Alright, I could do that! Just like origami, really, except instead of making a swan I was... yeah, okay, nothing like origami. But I got her positioned on the padded inside, got things lined up, and did my best to keep my eyes away from her nudity (although I did wonder if she shaved or waxed or just never had any hair below her waist.. ugh, don't think about that!) Phew. What next? You can do this, Jackie!


Unlike Betsy who kept a stern face, who said mocking things, who lifted her ass and moved her around by force, I was everything to the contrary. I asked her to move her butt. I smiled genuinely, maybe to put her at ease or maybe I was just proud of myself. And I told her how much help she was being.


"Powder..." I always used baby powder, but now it was a necessity.
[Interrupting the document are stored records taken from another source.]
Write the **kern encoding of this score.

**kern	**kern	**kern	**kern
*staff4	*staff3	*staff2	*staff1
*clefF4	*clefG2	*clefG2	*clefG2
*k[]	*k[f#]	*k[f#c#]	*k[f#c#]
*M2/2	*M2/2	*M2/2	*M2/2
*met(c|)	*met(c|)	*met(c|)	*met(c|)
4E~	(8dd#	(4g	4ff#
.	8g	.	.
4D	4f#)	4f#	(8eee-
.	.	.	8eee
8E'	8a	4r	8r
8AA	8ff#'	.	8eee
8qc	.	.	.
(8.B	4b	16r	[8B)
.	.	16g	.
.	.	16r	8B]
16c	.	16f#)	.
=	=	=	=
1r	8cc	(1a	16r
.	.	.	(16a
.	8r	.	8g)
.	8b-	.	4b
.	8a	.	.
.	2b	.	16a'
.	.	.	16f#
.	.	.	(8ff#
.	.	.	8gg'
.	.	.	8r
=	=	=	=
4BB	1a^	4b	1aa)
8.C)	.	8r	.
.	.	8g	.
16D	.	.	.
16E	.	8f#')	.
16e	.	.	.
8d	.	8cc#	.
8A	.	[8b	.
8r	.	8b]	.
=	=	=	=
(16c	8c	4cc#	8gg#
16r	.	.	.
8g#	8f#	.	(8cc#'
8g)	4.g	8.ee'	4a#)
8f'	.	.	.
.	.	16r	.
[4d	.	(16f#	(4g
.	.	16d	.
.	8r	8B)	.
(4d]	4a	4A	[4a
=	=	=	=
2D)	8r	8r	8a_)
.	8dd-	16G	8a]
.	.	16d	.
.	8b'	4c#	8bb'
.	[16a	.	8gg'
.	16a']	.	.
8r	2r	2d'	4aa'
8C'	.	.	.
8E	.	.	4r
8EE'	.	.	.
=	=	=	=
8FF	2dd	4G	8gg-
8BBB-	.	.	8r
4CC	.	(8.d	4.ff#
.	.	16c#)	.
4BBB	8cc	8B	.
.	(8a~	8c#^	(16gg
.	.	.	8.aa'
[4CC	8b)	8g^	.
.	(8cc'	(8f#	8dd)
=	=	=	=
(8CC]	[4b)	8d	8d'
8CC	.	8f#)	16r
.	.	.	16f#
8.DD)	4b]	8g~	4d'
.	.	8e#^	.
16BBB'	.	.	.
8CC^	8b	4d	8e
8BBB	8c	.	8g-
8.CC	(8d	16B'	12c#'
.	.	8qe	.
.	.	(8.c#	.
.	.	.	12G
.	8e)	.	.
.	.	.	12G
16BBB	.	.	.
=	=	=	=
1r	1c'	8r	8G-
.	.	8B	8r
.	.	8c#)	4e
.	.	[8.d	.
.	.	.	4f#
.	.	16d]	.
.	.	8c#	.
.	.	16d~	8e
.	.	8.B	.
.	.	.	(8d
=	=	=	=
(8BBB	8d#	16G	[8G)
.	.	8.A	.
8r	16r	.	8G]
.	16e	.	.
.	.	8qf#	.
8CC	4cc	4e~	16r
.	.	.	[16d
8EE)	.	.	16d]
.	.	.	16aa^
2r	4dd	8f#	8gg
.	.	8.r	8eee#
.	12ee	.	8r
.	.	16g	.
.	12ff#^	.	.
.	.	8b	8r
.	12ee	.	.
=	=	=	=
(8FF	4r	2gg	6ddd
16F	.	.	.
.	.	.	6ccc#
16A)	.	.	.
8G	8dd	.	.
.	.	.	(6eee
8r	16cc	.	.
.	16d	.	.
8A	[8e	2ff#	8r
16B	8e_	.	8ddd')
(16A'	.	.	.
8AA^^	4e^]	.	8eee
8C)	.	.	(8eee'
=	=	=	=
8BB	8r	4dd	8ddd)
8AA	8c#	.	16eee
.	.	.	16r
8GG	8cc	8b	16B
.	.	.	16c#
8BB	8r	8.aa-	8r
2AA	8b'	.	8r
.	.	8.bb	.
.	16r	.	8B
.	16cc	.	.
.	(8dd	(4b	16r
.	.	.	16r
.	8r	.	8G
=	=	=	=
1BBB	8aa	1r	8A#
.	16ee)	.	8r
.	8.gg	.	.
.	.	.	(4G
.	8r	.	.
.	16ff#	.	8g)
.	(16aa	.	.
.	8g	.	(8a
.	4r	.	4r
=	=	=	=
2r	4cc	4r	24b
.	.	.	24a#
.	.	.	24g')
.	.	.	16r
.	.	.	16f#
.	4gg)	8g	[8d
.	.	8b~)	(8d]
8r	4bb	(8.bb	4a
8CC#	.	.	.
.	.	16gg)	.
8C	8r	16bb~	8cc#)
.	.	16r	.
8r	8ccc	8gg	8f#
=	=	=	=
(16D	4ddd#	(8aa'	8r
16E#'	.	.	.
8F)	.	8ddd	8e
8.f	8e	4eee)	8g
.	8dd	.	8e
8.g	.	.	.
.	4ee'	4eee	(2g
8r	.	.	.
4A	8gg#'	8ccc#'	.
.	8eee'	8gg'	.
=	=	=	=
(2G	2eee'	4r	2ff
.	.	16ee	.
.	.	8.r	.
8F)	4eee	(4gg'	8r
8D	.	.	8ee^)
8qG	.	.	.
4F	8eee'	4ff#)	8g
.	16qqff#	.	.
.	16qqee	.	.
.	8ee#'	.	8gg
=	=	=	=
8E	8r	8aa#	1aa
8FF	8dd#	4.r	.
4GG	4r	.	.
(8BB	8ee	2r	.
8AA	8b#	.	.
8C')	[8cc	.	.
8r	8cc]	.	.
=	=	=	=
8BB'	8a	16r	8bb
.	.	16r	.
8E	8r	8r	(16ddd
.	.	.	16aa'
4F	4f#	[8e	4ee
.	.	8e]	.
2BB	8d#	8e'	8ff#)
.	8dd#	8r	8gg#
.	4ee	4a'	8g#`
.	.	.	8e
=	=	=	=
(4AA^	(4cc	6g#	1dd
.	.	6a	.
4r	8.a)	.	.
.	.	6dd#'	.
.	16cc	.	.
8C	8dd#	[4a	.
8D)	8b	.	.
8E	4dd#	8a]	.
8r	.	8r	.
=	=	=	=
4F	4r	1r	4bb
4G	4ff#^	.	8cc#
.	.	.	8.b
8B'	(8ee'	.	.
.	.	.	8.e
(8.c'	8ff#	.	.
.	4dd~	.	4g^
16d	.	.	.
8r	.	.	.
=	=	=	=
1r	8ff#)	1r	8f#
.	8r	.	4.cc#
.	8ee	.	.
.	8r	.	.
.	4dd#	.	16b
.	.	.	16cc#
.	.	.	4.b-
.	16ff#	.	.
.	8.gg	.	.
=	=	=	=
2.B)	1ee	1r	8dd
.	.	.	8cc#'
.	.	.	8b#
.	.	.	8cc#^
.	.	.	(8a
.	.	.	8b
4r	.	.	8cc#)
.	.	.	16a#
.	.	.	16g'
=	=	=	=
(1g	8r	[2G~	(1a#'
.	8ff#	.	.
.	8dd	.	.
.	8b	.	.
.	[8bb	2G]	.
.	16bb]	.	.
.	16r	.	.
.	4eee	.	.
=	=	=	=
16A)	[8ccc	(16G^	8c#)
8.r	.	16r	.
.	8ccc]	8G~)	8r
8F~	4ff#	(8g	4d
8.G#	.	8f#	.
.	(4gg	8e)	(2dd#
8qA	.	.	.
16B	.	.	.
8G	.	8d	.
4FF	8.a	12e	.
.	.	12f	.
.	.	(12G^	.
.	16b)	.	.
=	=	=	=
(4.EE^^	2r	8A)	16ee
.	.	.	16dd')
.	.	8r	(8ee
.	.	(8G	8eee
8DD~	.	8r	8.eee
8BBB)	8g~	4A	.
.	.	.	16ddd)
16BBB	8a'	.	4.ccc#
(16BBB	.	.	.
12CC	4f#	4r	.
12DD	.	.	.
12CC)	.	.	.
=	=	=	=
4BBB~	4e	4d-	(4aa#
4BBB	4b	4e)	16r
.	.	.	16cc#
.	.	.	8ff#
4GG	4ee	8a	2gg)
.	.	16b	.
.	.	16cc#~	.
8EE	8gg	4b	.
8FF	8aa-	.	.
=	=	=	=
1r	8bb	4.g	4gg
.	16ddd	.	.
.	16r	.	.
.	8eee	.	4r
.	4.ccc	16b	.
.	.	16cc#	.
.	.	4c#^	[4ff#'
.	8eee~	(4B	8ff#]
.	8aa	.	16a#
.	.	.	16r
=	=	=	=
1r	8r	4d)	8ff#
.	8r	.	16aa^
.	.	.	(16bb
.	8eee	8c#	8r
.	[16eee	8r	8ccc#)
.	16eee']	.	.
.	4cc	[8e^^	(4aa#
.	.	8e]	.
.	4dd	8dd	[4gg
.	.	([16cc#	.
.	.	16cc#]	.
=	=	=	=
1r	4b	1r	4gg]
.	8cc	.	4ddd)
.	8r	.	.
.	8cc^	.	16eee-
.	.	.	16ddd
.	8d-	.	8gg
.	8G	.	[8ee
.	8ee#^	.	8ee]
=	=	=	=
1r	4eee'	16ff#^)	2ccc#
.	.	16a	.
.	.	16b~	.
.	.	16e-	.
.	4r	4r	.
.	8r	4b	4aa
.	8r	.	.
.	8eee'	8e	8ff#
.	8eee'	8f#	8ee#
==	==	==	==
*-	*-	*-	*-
I would wet this diaper too, sometime tomorrow morning. Ugh, I already detested it!


"And put that tape here, and this one here..." I would have been more embarrassed if she was any good at this. Honestly, her ineptitude made me feel a whole lot less incompetent.


“Like that?”


“Yep, that's it." A nice, warm, dry diaper was firmly taped around my waist. I had basically done it myself, but... well, I guess Jackie did an alright job. And I was sort of happy she helped. Just a little.